* _TEXT BLOCK_:
▬▬▬

Lindsey Lamey Aug. 25, 2023

Are you a business owner? If so, you must become familiar with the Corporate Transparency Act (“CTA”) and its reporting requirements which go into effect on January 1, 2024.

 Frequently Asked Questions (FAQs)

What is the CTA?

 The CTA was added to House Resolution 6395 (aka the National Defense Authorization Act) by Congress in 2020. The goal of the CTA is to prevent money laundering, terrorism financing, tax fraud, and other financially related crimes in shell or shadow entities. This will be achieved by new required filings with the federal government.

 The Financial Crimes Enforcement Network (“FinCEN”) of the Department of Treasury is tasked with implementing the rules for the CTA, creating and maintaining the private database to store the information disclosed by required filings, and overseeing enforcement of the CTA. As of the date of this blog posting, FinCEN has not finished issuing guidance on implementation of its database and safeguarding reported information.

 FinCEN has provided information about and resources for Beneficial Owners on their website:


Who does the CTA affect?

 The CTA affects three groups:

1.      Reporting Companies;

2.      Beneficial Owners; and

3.      Applicants.

▬▬▬

* _Extracted records_:

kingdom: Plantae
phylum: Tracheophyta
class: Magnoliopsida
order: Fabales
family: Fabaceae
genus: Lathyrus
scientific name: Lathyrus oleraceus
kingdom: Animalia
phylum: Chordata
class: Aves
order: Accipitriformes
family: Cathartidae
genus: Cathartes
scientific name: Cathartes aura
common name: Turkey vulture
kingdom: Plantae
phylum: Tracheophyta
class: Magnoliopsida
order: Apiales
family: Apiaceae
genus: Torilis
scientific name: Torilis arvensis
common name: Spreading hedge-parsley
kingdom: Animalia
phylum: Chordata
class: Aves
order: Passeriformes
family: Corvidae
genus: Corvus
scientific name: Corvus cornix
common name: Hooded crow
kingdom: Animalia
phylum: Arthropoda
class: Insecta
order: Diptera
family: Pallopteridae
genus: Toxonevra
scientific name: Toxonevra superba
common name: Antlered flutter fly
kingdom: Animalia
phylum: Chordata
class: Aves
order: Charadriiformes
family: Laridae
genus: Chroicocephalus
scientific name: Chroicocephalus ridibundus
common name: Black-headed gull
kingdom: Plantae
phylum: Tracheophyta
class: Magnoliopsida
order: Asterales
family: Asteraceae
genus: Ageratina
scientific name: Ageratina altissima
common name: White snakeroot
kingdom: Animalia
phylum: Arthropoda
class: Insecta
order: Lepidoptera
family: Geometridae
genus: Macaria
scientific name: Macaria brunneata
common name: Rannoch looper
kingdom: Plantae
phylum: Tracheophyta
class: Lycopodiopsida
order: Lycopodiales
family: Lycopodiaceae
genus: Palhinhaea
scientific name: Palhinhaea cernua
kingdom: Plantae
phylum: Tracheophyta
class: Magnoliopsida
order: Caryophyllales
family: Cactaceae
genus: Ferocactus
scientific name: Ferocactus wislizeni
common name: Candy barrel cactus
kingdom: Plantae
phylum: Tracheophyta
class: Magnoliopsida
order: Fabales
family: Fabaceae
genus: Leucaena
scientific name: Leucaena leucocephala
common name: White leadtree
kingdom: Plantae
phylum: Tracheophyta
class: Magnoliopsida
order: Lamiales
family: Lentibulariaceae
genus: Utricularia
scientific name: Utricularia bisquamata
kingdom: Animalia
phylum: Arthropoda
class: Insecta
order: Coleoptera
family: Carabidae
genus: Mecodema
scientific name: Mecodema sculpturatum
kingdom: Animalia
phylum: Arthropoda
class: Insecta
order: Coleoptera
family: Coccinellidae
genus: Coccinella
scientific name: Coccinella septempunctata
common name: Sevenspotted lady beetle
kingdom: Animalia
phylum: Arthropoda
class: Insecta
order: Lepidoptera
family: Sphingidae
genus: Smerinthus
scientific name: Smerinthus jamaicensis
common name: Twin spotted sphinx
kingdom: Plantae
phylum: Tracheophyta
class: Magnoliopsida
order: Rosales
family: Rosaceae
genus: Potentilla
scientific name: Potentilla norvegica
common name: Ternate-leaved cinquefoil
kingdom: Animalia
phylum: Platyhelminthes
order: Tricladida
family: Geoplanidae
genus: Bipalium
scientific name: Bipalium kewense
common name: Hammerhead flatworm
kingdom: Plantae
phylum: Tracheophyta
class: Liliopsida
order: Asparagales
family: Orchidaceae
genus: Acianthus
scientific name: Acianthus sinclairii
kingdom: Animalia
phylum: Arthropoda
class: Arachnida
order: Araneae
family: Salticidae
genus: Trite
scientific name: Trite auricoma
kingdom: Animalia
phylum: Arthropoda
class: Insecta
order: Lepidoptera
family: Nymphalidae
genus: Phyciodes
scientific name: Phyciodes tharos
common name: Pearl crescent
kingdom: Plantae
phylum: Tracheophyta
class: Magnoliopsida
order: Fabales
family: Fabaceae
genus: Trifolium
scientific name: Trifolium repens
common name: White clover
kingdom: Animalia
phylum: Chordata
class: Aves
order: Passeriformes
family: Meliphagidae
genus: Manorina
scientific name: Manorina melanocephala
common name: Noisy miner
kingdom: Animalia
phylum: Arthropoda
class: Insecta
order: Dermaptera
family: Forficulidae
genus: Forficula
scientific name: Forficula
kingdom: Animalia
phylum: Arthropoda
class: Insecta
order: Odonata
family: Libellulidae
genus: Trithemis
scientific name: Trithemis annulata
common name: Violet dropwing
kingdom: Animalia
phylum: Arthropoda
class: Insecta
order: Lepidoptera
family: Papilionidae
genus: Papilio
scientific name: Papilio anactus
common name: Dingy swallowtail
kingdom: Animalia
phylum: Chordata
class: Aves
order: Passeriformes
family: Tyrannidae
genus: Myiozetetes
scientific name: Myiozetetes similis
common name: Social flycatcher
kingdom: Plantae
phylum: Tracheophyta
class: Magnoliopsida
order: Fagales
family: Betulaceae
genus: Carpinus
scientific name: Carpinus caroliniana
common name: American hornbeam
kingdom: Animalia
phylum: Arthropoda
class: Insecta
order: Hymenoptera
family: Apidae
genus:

▬▬▬

* _TASK LIST_:
(A) In the Corporate Transparency Act text, on what date do the reporting requirements go into effect?
(B) Print the part of the Corporate Transparency Act text starting at "Lindsey Lamey Aug." and ending at "is the CTA?".
(C) Proceed with the Corporate Transparency Act text from the point where it stops.

* _ANSWERS TO EACH TASK_:
(A) January 1, 2024.

(B)
Lindsey Lamey Aug. 25, 2023

Are you a business owner? If so, you must become familiar with the Corporate Transparency Act (“CTA”) and its reporting requirements which go into effect on January 1, 2024.

 Frequently Asked Questions (FAQs)

What is the CTA?

(C)
Reporting Companies

Most small businesses fall within the reporting requirements of the Corporate Transparency Act.

The following types of entities fall within the CTA’s definition of reporting companies:

A.    Corporations;

B.     LLCs; and

C.     Any other entity created by the filing of a formation document with their state’s secretary of state or other commission registry.


The following types of entities are considered exempt from the CTA’s definition of reporting companies:

A.    Public companies;

B.     Governmental authorities;

C.     Financial institutions;

D.    Registered money transmitting businesses;

E.     Registered investment advisors and investment companies;

F.      Certain accounting firms;

G.    Insurance companies;

H.    Public utility companies;

I.        501(c) organizations & certain political organizations; and

J.       “Bigger” small businesses that:

i. employ more than 20 full time employees in the United States;

           ii. have a previous year tax return of more than $5 million of “gross receipts or sales in the aggregate”; and

           iii. operate at a physical office located in the United States.


The following types of entities are not included in the CTA’s definition of reporting companies:

A.    General Partnerships; and

B.     Entities resulting from a statutory conversion process.

Beneficial Owners (“BOs”)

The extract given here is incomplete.